There is a growing moral dimension to the credit crunch as it affects the property market, at least in the United Kingdom. Although banks have become the scapegoat for the crisis around the world, there appears to be an underlying sympathy for their tightening of credit regulations.
All banks in the UK have done much the same as Emirates NBD – an increase in borrowers' minimum salary requirements. The result is that, even with residential prices lower than at any time in the past five years, it is much harder for would-be buyers to obtain mortgages. The expectation is that there will be some form of compromise – banks in the UK are forecast to relax their lending restrictions by the end of 2009, although never to return to the heady lending of the period from 2000 to 2007 in particular. There seems widespread acceptance that the banks' lending policies simply went too far in the days when some offered 125 per cent mortgages and allowed those with variable incomes from a variety of sources to self-certify their earning capacity – leaving them highly vulnerable to default should their expected earnings fall short for any reason.
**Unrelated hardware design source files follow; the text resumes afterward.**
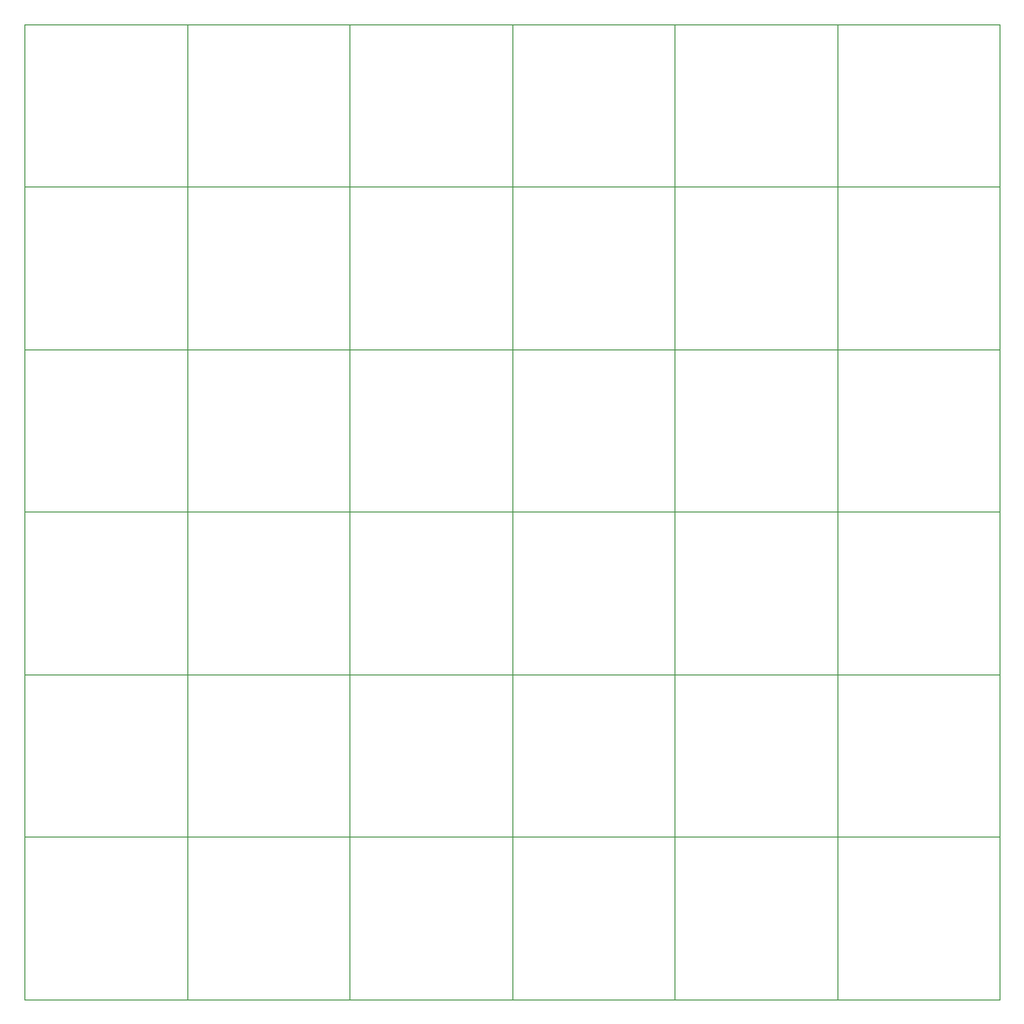
<source format=gbr>
G04 #@! TF.GenerationSoftware,KiCad,Pcbnew,5.1.5+dfsg1-2build2*
G04 #@! TF.CreationDate,2022-03-04T22:17:49-05:00*
G04 #@! TF.ProjectId,,58585858-5858-4585-9858-585858585858,rev?*
G04 #@! TF.SameCoordinates,Original*
G04 #@! TF.FileFunction,Profile,NP*
%FSLAX46Y46*%
G04 Gerber Fmt 4.6, Leading zero omitted, Abs format (unit mm)*
G04 Created by KiCad (PCBNEW 5.1.5+dfsg1-2build2) date 2022-03-04 22:17:49*
%MOMM*%
%LPD*%
G04 APERTURE LIST*
%ADD10C,0.050000*%
G04 APERTURE END LIST*
D10*
X204303760Y-143800320D02*
X204303760Y-159000320D01*
X189103760Y-143800320D02*
X189103760Y-159000320D01*
X173903760Y-143800320D02*
X173903760Y-159000320D01*
X158703760Y-143800320D02*
X158703760Y-159000320D01*
X143503760Y-143800320D02*
X143503760Y-159000320D01*
X128303760Y-143800320D02*
X128303760Y-159000320D01*
X204303760Y-128600320D02*
X204303760Y-143800320D01*
X189103760Y-128600320D02*
X189103760Y-143800320D01*
X173903760Y-128600320D02*
X173903760Y-143800320D01*
X158703760Y-128600320D02*
X158703760Y-143800320D01*
X143503760Y-128600320D02*
X143503760Y-143800320D01*
X128303760Y-128600320D02*
X128303760Y-143800320D01*
X204303760Y-113400320D02*
X204303760Y-128600320D01*
X189103760Y-113400320D02*
X189103760Y-128600320D01*
X173903760Y-113400320D02*
X173903760Y-128600320D01*
X158703760Y-113400320D02*
X158703760Y-128600320D01*
X143503760Y-113400320D02*
X143503760Y-128600320D01*
X128303760Y-113400320D02*
X128303760Y-128600320D01*
X204303760Y-98200320D02*
X204303760Y-113400320D01*
X189103760Y-98200320D02*
X189103760Y-113400320D01*
X173903760Y-98200320D02*
X173903760Y-113400320D01*
X158703760Y-98200320D02*
X158703760Y-113400320D01*
X143503760Y-98200320D02*
X143503760Y-113400320D01*
X128303760Y-98200320D02*
X128303760Y-113400320D01*
X204303760Y-83000320D02*
X204303760Y-98200320D01*
X189103760Y-83000320D02*
X189103760Y-98200320D01*
X173903760Y-83000320D02*
X173903760Y-98200320D01*
X158703760Y-83000320D02*
X158703760Y-98200320D01*
X143503760Y-83000320D02*
X143503760Y-98200320D01*
X128303760Y-83000320D02*
X128303760Y-98200320D01*
X204303760Y-67800320D02*
X204303760Y-83000320D01*
X189103760Y-67800320D02*
X189103760Y-83000320D01*
X173903760Y-67800320D02*
X173903760Y-83000320D01*
X158703760Y-67800320D02*
X158703760Y-83000320D01*
X143503760Y-67800320D02*
X143503760Y-83000320D01*
X189103760Y-143800320D02*
X189103760Y-159000320D01*
X173903760Y-143800320D02*
X173903760Y-159000320D01*
X158703760Y-143800320D02*
X158703760Y-159000320D01*
X143503760Y-143800320D02*
X143503760Y-159000320D01*
X128303760Y-143800320D02*
X128303760Y-159000320D01*
X113103760Y-143800320D02*
X113103760Y-159000320D01*
X189103760Y-128600320D02*
X189103760Y-143800320D01*
X173903760Y-128600320D02*
X173903760Y-143800320D01*
X158703760Y-128600320D02*
X158703760Y-143800320D01*
X143503760Y-128600320D02*
X143503760Y-143800320D01*
X128303760Y-128600320D02*
X128303760Y-143800320D01*
X113103760Y-128600320D02*
X113103760Y-143800320D01*
X189103760Y-113400320D02*
X189103760Y-128600320D01*
X173903760Y-113400320D02*
X173903760Y-128600320D01*
X158703760Y-113400320D02*
X158703760Y-128600320D01*
X143503760Y-113400320D02*
X143503760Y-128600320D01*
X128303760Y-113400320D02*
X128303760Y-128600320D01*
X113103760Y-113400320D02*
X113103760Y-128600320D01*
X189103760Y-98200320D02*
X189103760Y-113400320D01*
X173903760Y-98200320D02*
X173903760Y-113400320D01*
X158703760Y-98200320D02*
X158703760Y-113400320D01*
X143503760Y-98200320D02*
X143503760Y-113400320D01*
X128303760Y-98200320D02*
X128303760Y-113400320D01*
X113103760Y-98200320D02*
X113103760Y-113400320D01*
X189103760Y-83000320D02*
X189103760Y-98200320D01*
X173903760Y-83000320D02*
X173903760Y-98200320D01*
X158703760Y-83000320D02*
X158703760Y-98200320D01*
X143503760Y-83000320D02*
X143503760Y-98200320D01*
X128303760Y-83000320D02*
X128303760Y-98200320D01*
X113103760Y-83000320D02*
X113103760Y-98200320D01*
X189103760Y-67800320D02*
X189103760Y-83000320D01*
X173903760Y-67800320D02*
X173903760Y-83000320D01*
X158703760Y-67800320D02*
X158703760Y-83000320D01*
X143503760Y-67800320D02*
X143503760Y-83000320D01*
X128303760Y-67800320D02*
X128303760Y-83000320D01*
X189103760Y-159000320D02*
X204303760Y-159000320D01*
X173903760Y-159000320D02*
X189103760Y-159000320D01*
X158703760Y-159000320D02*
X173903760Y-159000320D01*
X143503760Y-159000320D02*
X158703760Y-159000320D01*
X128303760Y-159000320D02*
X143503760Y-159000320D01*
X113103760Y-159000320D02*
X128303760Y-159000320D01*
X189103760Y-143800320D02*
X204303760Y-143800320D01*
X173903760Y-143800320D02*
X189103760Y-143800320D01*
X158703760Y-143800320D02*
X173903760Y-143800320D01*
X143503760Y-143800320D02*
X158703760Y-143800320D01*
X128303760Y-143800320D02*
X143503760Y-143800320D01*
X113103760Y-143800320D02*
X128303760Y-143800320D01*
X189103760Y-128600320D02*
X204303760Y-128600320D01*
X173903760Y-128600320D02*
X189103760Y-128600320D01*
X158703760Y-128600320D02*
X173903760Y-128600320D01*
X143503760Y-128600320D02*
X158703760Y-128600320D01*
X128303760Y-128600320D02*
X143503760Y-128600320D01*
X113103760Y-128600320D02*
X128303760Y-128600320D01*
X189103760Y-113400320D02*
X204303760Y-113400320D01*
X173903760Y-113400320D02*
X189103760Y-113400320D01*
X158703760Y-113400320D02*
X173903760Y-113400320D01*
X143503760Y-113400320D02*
X158703760Y-113400320D01*
X128303760Y-113400320D02*
X143503760Y-113400320D01*
X113103760Y-113400320D02*
X128303760Y-113400320D01*
X189103760Y-98200320D02*
X204303760Y-98200320D01*
X173903760Y-98200320D02*
X189103760Y-98200320D01*
X158703760Y-98200320D02*
X173903760Y-98200320D01*
X143503760Y-98200320D02*
X158703760Y-98200320D01*
X128303760Y-98200320D02*
X143503760Y-98200320D01*
X113103760Y-98200320D02*
X128303760Y-98200320D01*
X189103760Y-83000320D02*
X204303760Y-83000320D01*
X173903760Y-83000320D02*
X189103760Y-83000320D01*
X158703760Y-83000320D02*
X173903760Y-83000320D01*
X143503760Y-83000320D02*
X158703760Y-83000320D01*
X128303760Y-83000320D02*
X143503760Y-83000320D01*
X189103760Y-143800320D02*
X204303760Y-143800320D01*
X173903760Y-143800320D02*
X189103760Y-143800320D01*
X158703760Y-143800320D02*
X173903760Y-143800320D01*
X143503760Y-143800320D02*
X158703760Y-143800320D01*
X128303760Y-143800320D02*
X143503760Y-143800320D01*
X113103760Y-143800320D02*
X128303760Y-143800320D01*
X189103760Y-128600320D02*
X204303760Y-128600320D01*
X173903760Y-128600320D02*
X189103760Y-128600320D01*
X158703760Y-128600320D02*
X173903760Y-128600320D01*
X143503760Y-128600320D02*
X158703760Y-128600320D01*
X128303760Y-128600320D02*
X143503760Y-128600320D01*
X113103760Y-128600320D02*
X128303760Y-128600320D01*
X189103760Y-113400320D02*
X204303760Y-113400320D01*
X173903760Y-113400320D02*
X189103760Y-113400320D01*
X158703760Y-113400320D02*
X173903760Y-113400320D01*
X143503760Y-113400320D02*
X158703760Y-113400320D01*
X128303760Y-113400320D02*
X143503760Y-113400320D01*
X113103760Y-113400320D02*
X128303760Y-113400320D01*
X189103760Y-98200320D02*
X204303760Y-98200320D01*
X173903760Y-98200320D02*
X189103760Y-98200320D01*
X158703760Y-98200320D02*
X173903760Y-98200320D01*
X143503760Y-98200320D02*
X158703760Y-98200320D01*
X128303760Y-98200320D02*
X143503760Y-98200320D01*
X113103760Y-98200320D02*
X128303760Y-98200320D01*
X189103760Y-83000320D02*
X204303760Y-83000320D01*
X173903760Y-83000320D02*
X189103760Y-83000320D01*
X158703760Y-83000320D02*
X173903760Y-83000320D01*
X143503760Y-83000320D02*
X158703760Y-83000320D01*
X128303760Y-83000320D02*
X143503760Y-83000320D01*
X113103760Y-83000320D02*
X128303760Y-83000320D01*
X189103760Y-67800320D02*
X204303760Y-67800320D01*
X173903760Y-67800320D02*
X189103760Y-67800320D01*
X158703760Y-67800320D02*
X173903760Y-67800320D01*
X143503760Y-67800320D02*
X158703760Y-67800320D01*
X128303760Y-67800320D02*
X143503760Y-67800320D01*
X113103760Y-83000320D02*
X128303760Y-83000320D01*
X128303760Y-67800320D02*
X128303760Y-83000320D01*
X113103760Y-67800320D02*
X128303760Y-67800320D01*
X113103760Y-67800320D02*
X113103760Y-83000320D01*
M02*

</source>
Many developers and realtors benefited from that cavalier era. But if you talk to most of them now, there is an acceptance that such an approach was wrong; it inevitably led to human misery of people crippled by debt and assets that have been over-valued. We all want the recession to be short-lived, but what happens afterwards – the 'normal' that we all want to get back to – is likely to be a much more muted affair. The public, it seems, will welcome that.